#### What the task requires:
Pictures are to be left out, but please repeat each record exactly.

Start of Block

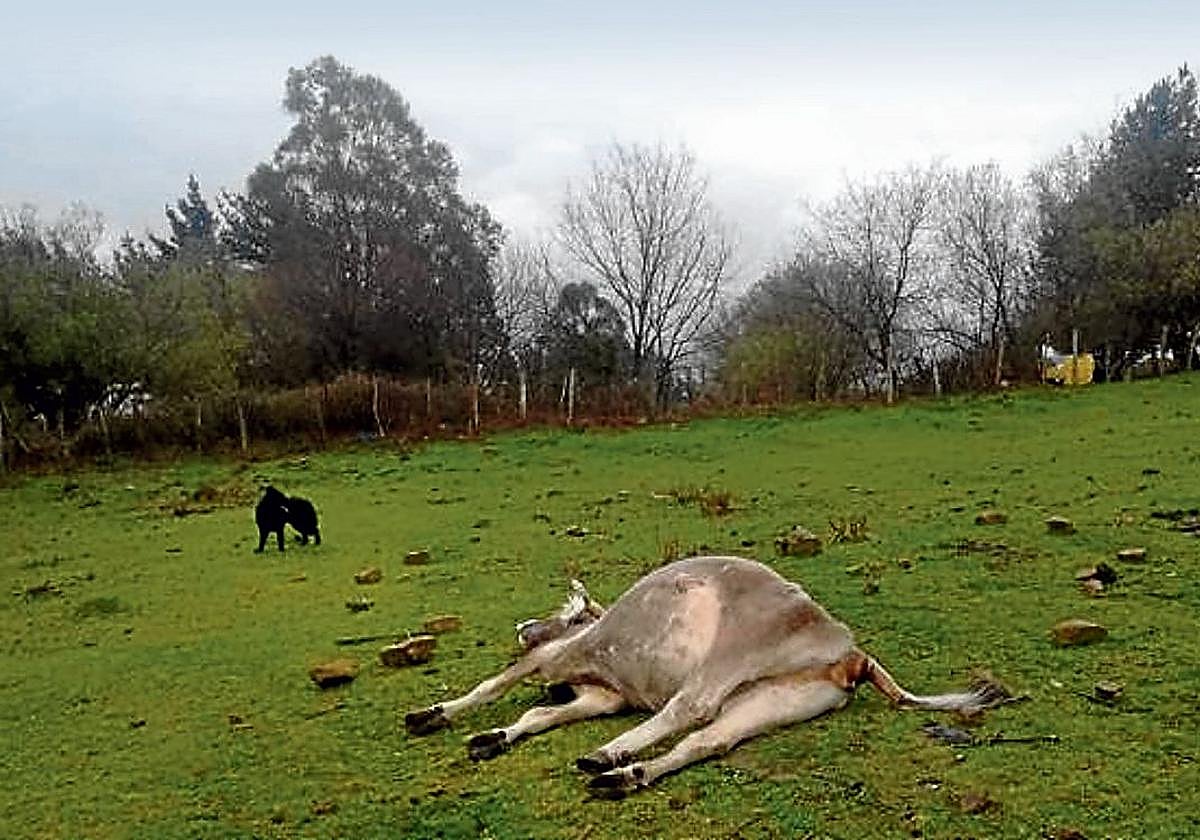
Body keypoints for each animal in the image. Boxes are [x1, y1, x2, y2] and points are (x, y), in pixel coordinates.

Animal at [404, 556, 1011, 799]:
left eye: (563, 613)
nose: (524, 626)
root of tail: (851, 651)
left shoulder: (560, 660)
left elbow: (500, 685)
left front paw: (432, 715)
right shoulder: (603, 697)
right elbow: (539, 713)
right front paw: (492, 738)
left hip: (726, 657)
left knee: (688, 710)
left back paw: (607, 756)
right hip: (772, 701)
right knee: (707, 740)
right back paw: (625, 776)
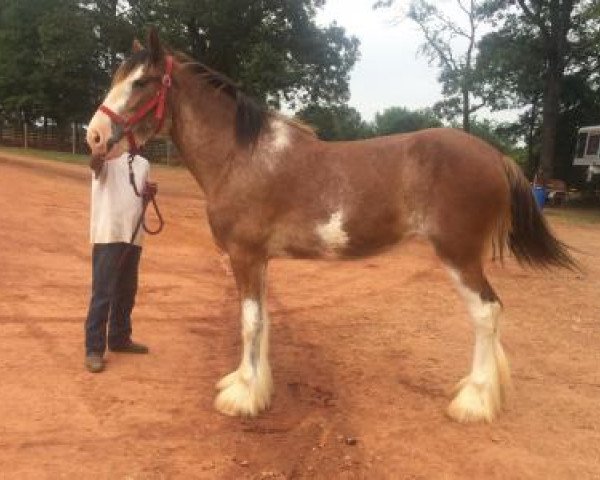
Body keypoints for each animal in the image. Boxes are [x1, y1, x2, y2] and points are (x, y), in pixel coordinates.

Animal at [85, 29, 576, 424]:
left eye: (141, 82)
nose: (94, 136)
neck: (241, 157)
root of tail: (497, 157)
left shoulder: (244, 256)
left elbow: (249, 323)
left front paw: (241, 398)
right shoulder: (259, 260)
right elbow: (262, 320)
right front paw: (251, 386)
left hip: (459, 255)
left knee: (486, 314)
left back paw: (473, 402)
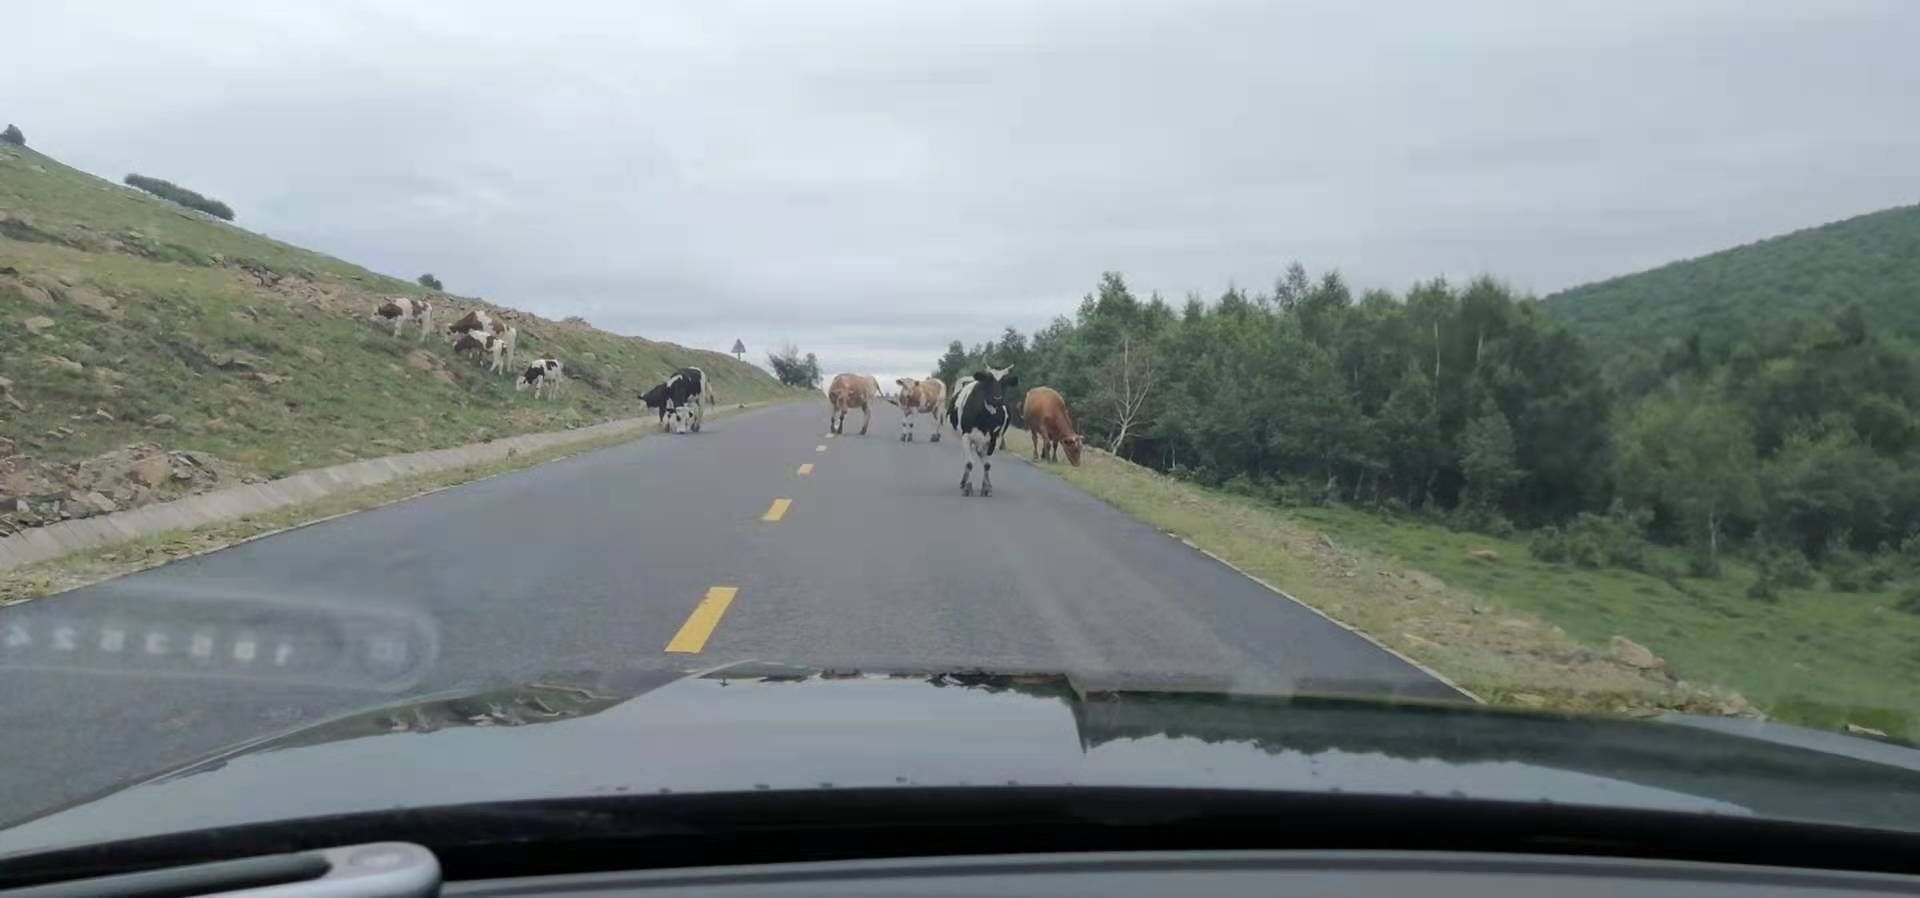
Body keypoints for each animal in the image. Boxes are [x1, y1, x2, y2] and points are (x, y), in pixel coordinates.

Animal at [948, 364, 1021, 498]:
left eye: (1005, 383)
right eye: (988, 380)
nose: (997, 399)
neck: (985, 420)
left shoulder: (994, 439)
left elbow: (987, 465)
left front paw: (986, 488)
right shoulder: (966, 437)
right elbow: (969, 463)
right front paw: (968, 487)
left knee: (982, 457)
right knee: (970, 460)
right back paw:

End of Block

#### Answer to the exercise:
Body keypoints for each animal in the image. Boxes are [x1, y1, x2, y2] and points are (x, y), in pixel coordinates.

Animal at [404, 556, 1011, 799]:
left eye: (563, 613)
nose: (524, 626)
root of tail: (851, 651)
left shoulder: (560, 660)
left elbow: (500, 685)
left front paw: (432, 715)
right shoulder: (603, 697)
right elbow: (539, 713)
right front paw: (492, 738)
left hip: (726, 657)
left knee: (688, 710)
left back paw: (607, 756)
right hip: (772, 701)
right knee: (707, 740)
right back paw: (625, 776)
Body keypoints for each animal in the image. Boxes are [x1, y1, x2, y2] and points are (x, y), in pixel coordinates.

Animal at [85, 29, 576, 424]:
left eye: (141, 82)
nose: (94, 136)
neck: (241, 157)
root of tail: (497, 157)
left shoulder: (244, 256)
left elbow: (249, 323)
left front paw: (241, 398)
right shoulder: (259, 260)
right elbow: (262, 320)
right front paw: (251, 386)
left hip: (459, 255)
left knee: (486, 314)
left back paw: (473, 402)
Body keypoints for each animal in the image. Boxes are [x1, y1, x2, y2] and points are (x, y), in pixel coordinates.

Animal at [948, 364, 1021, 498]:
left eye: (1005, 383)
right eye: (988, 380)
nose: (997, 399)
neck: (985, 420)
left shoulder: (994, 439)
left elbow: (987, 465)
left front paw: (986, 488)
right shoulder: (966, 437)
right elbow: (969, 463)
right front paw: (968, 487)
left knee: (982, 457)
right knee: (970, 460)
right back paw:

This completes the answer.